PALI – Polemik seputar dampak negatif dari kegiatan survey seismik 3D Idaman oleh PT Daqing Citra Petroleum di Kabupaten PALI semakin memanas. Kekisruhan di tengah masyarakat setempat memicu LSM Gempur Kabupaten PALI untuk mengambil tindakan tegas. LSM ini berencana melaporkan permasalahan ini ke Pertamina, SKK Migas, Kementerian Pertambangan dan Energi, serta Menteri Lingkungan Hidup.
Ketua DPC LSM Gempur Kabupaten PALI, Suherman, ST, menegaskan bahwa permasalahan ini sangat serius dan memerlukan perhatian serta tindakan cepat dari pihak-pihak terkait yang berkomitmen terhadap kepentingan masyarakat umum.
“Para pemangku kebijakan di kabupaten dan provinsi tampak tidak peduli terhadap keluhan masyarakat, meskipun hampir setiap hari disuarakan oleh penggiat media massa,” ujar Suherman kepada media ini pada Jumat sore (26/07/2024).

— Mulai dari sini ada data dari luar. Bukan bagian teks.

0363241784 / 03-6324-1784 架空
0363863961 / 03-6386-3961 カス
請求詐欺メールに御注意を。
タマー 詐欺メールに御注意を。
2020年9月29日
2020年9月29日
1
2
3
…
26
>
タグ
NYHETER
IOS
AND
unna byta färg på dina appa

Disampaikan Ketua LSM Gempur, pihaknya telah menerima mandat atau surat kuasa dari beberapa pemilik lahan yang merasa dirugikan oleh kegiatan seismik yang melintasi lahan pertanian mereka. “Kami masih membuka diri untuk masyarakat yang memerlukan bantuan kami,” tambah Suherman.

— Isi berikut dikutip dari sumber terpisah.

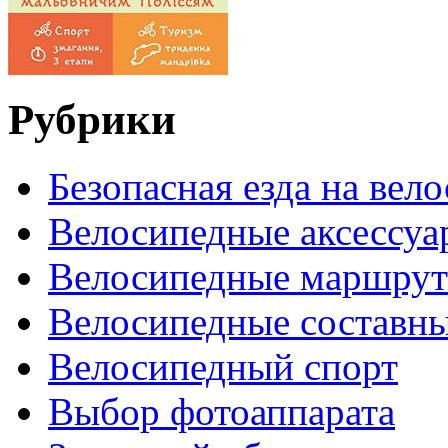
Рубрики
Безопасная езда на вел
Велосипедные аксессуа
Велосипедные маршру
Велосипедные составн
Велосипедный спорт
Выбор фотоаппарата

Menurut Suherman, beberapa keluhan yang akan dilaporkan meliputi:
1. Perusahaan seismik terkesan arogan dan bertindak seolah kebal hukum dengan melanggar Pasal 1 ayat 3 PERPPU 51 tahun 1960 tentang larangan pemakaian tanah tanpa izin dari pemilik atau penguasanya.
2. Pihak perusahaan seismik dianggap tidak beretika karena keluar masuk lahan warga tanpa izin. Suherman menggambarkan hal ini sebagai tindakan yang tidak akan diterima oleh pihak perusahaan jika dilakukan terhadap mereka.

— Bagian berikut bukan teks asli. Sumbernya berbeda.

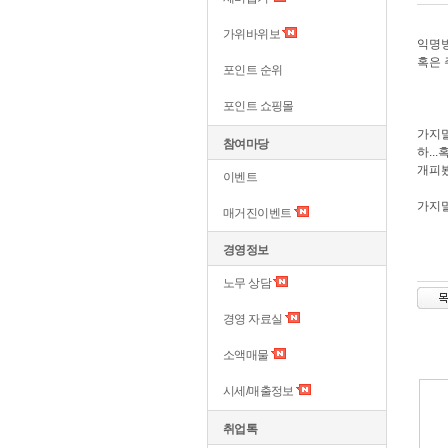
가위바위보
익명
혹은 
포인트 순위
포인트 쇼핑몰
가지
참여마당
하..
개피봤
이벤트
가지말
매거진이벤트
경영정보
노무 상담
경영 자료실
소액매물
시세/매출정보
취업톡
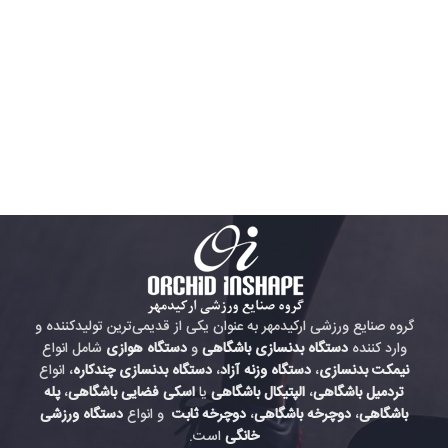
گروه صنایع ورزشی ارکیدمهر به عنوان یکی از قدیمی‌ترین تولیدکننده و
وارد کننده
دستگاه بدنسازی باشگاهی
و
دستگاه هوازی
شامل انواع
نیمکت بدنسازی
،
دستگاه وزنه آزاد
،
دستگاه بدنسازی چندکاره
، انواع
تردمیل باشگاهی
،
الپتیکال باشگاهی
یا
اسکی فضایی باشگاهی
،
پله
باشگاهی
،
دوچرخه باشگاهی
،
دوچرخه ثابت
و انواع
دستگاه ورزشی
خانگی
است.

3. Tidak adanya sosialisasi terlebih dahulu tentang dampak negatif kegiatan seismik kepada pemilik lahan. Adanya sosialisasi sebelumnya hanya pemaparan teknis dan tahapan kerja seismik.
4. Warga khawatir bahwa proses pengeboran yang tidak sesuai dengan kedalamannya, sehingga efek dari pengeboman atau peledakan dinamit nantinya akan berdampak jangka panjang terhadap tanah dan tanaman di lahan mereka.
5. Pemilik lahan tidak terima nilai harga ganti kerugian yang ditawarkan oleh perusahaan seismik, yang dianggap tidak sebanding dengan kerugian yang bakal mereka alami. Selain itu, pemilik lahan menolak pembayaran setelah aktivitas selesai.
“Pemilik lahan ingin ada kesepakatan bersama antara mereka dan pihak perusahaan seismik sebelum pengeboran dilakukan. Setelah sepakat, perusahaan harus membayar terlebih dahulu sesuai kesepakatan baru diperbolehkan melakukan aktivitas pengeboran,” jelas Suherman.
Ia menambahkan bahwa masyarakat sudah trauma dengan kegiatan seismik terdahulu yang hanya meninggalkan kerusakan tanpa tanggung jawab, dan pemangku kebijakan belum mampu mengakomodir keinginan masyarakat. “Masyarakat hanya dibutuhkan saat pilkada atau pileg saja,” tegasnya.
Sementara itu, pihak perusahaan seismik 3D Idaman PT Daqing Citra Petroleum belum terkonfirmasi untuk dimintai tanggapan. Pasalnya setiap kali dikonfirmasi via WhatsApp oleh awak media ini, pihak perusahaan tersebut tidak merespon.